Sekt

SEKT

2021 RIESLING brut

Die große deutsche Weissweinrebsorte Riesling eignet sich aufgrund ihrer natürlich hohen Säure ganz vorzüglich zur Schaumweinbereitung. Unsere Intention war es von Anfang an einen Sekt zu kreieren, der nicht fruchtbetont ist, sich aber elegant und seriös präsentiert. Für unseren Zwo Sume Riesling Sekt haben wir deshalb eine Parzelle mit einem ganz besonderen Bodenprofil ausgesucht. Die Reben wachsen hier auf kargen Muschelkalkböden. Dieses Terroir lässt mineralische Grundweine mit verhaltener Frucht entstehen. Diese Eigenschaften erhalten wir durch Handlese und fraktionierte Ganztraubenpressung. Vergoren wird ausschließlich in Edelstahltanks. Für unseren Riesling Sekt wünschen wir uns Präzision und Saftigkeit. Deshalb schwefeln wir unseren Grundwein kurz vor Weihnachten und vermeiden so die malolaktische Gärung. Auf der Feinhefe reift der Grundwein dann bis zur Tiragefüllung im Mai. In dieser Zeit sedimentiert der Jungwein so gut, dass wir auf Filtration gänzlich verzichten können. Unser Riesling Sekt reift mindestens 18 Monate vor dem Degorgement auf der Flasche.

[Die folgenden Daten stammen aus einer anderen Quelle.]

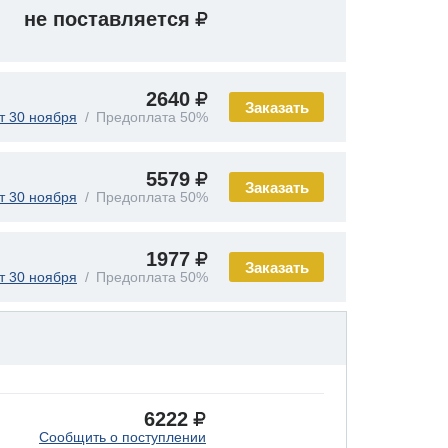
не поставляется
2640
Заказать
т 30 ноября
Предоплата 50%
5579
Заказать
т 30 ноября
Предоплата 50%
1977
Заказать
т 30 ноября
Предоплата 50%
6222
Сообщить о поступлении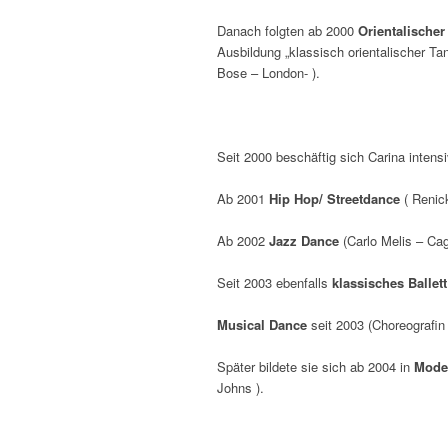
Danach folgten ab 2000
Orientalische
Ausbildung „klassisch orientalischer T
Bose – London- ).
Seit 2000 beschäftig sich Carina intens
Ab 2001
Hip Hop/ Streetdance
( Renic
Ab 2002
Jazz Dance
(Carlo Melis – Cag
Seit 2003 ebenfalls
klassisches Ballet
Musical Dance
seit 2003 (Choreografin 
Später bildete sie sich ab 2004 in
Mode
Johns ).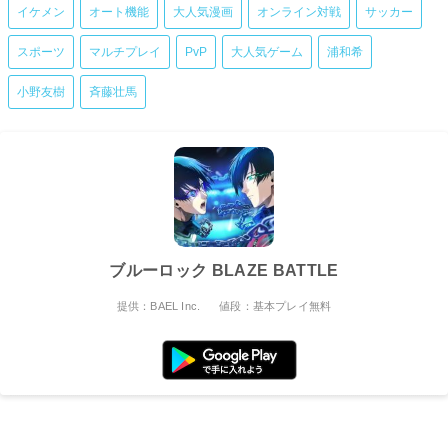
イケメン
オート機能
大人気漫画
オンライン対戦
サッカー
スポーツ
マルチプレイ
PvP
大人気ゲーム
浦和希
小野友樹
斉藤壮馬
ブルーロック BLAZE BATTLE
提供：BAEL Inc.
値段：基本プレイ無料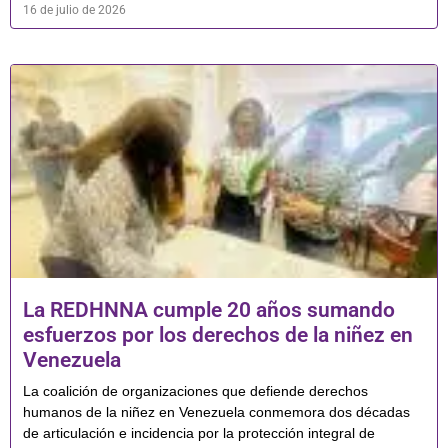
16 de julio de 2026
La REDHNNA cumple 20 años sumando
esfuerzos por los derechos de la niñez en
Venezuela
La coalición de organizaciones que defiende derechos
humanos de la niñez en Venezuela conmemora dos décadas
de articulación e incidencia por la protección integral de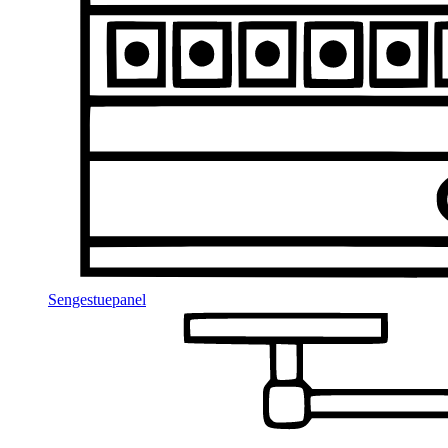
Sengestuepanel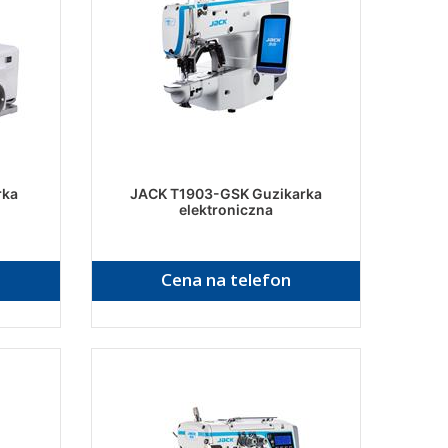
rka
JACK T1903-GSK Guzikarka
elektroniczna
Cena na telefon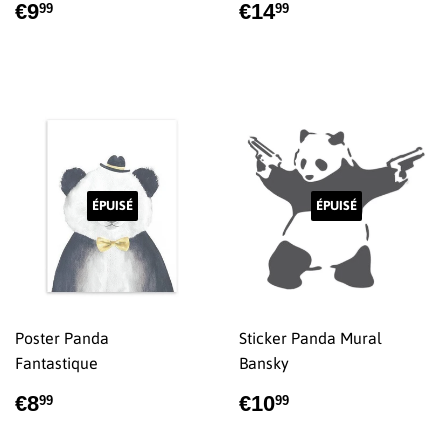
PRIX
€9,99
PRIX
€14,99
€9
€14
99
99
RÉGULIER
RÉGULIER
ÉPUISÉ
ÉPUISÉ
Poster Panda
Sticker Panda Mural
Fantastique
Bansky
PRIX
€8,99
PRIX
€10,99
€8
€10
99
99
RÉGULIER
RÉGULIER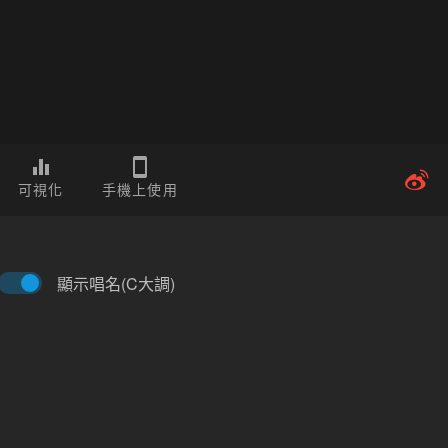
可視化
手機上使用
顯示唱名(C大調)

2020 PINOT NOIR Blanc de Noir brut

Mit einem Pinot Noir Blanc de Noir fing alles an. Denn 10 Jahre lang produzierten wir genau diesen Sekt in Mikro Chargen für Freunde und Bekannte, bevor wir Zwo Sume gründeten. In dieser Zeit erlernten wir den perfekten Umgang mit den, auf den Heidelberger Hängen gewachsenen Pinot Trauben. Die tiefgründigen Löss- und Buntsandsteinböden sind dabei wie geschaffen um säurebetonte und gut strukturierte Trauben zu erzeugen. Handlese und eine fraktionierte Ganztraubenpressung sind im Herbst essentiell. So können wir filigrane Grundweine erzeugen, welche ein langes Reifepotential versprechen. Für uns zeichnen sich Burgundersekte immer durch eine ganz besondere Cremigkeit aus. Deshalb erlauben wir unserem Pinot Noir Blanc de Noir eine malolaktische Gärung zu durchlaufen. Bis zur Tirage Füllung im Mai, reift der Grundwein ohne Schwefel auf der Vollhefe. In dieser Zeit sedimentiert der Jungwein so gut, dass wir auf Filtration gänzlich verzichten können.  Bei unserem Blanc de Noir streben wir eine Flaschenreife von drei Jahren vor dem Degorgement an, wobei wir uns in Einzelfällen auch schonmal dazu entschlossen haben, einige Monate früher zu degorgieren.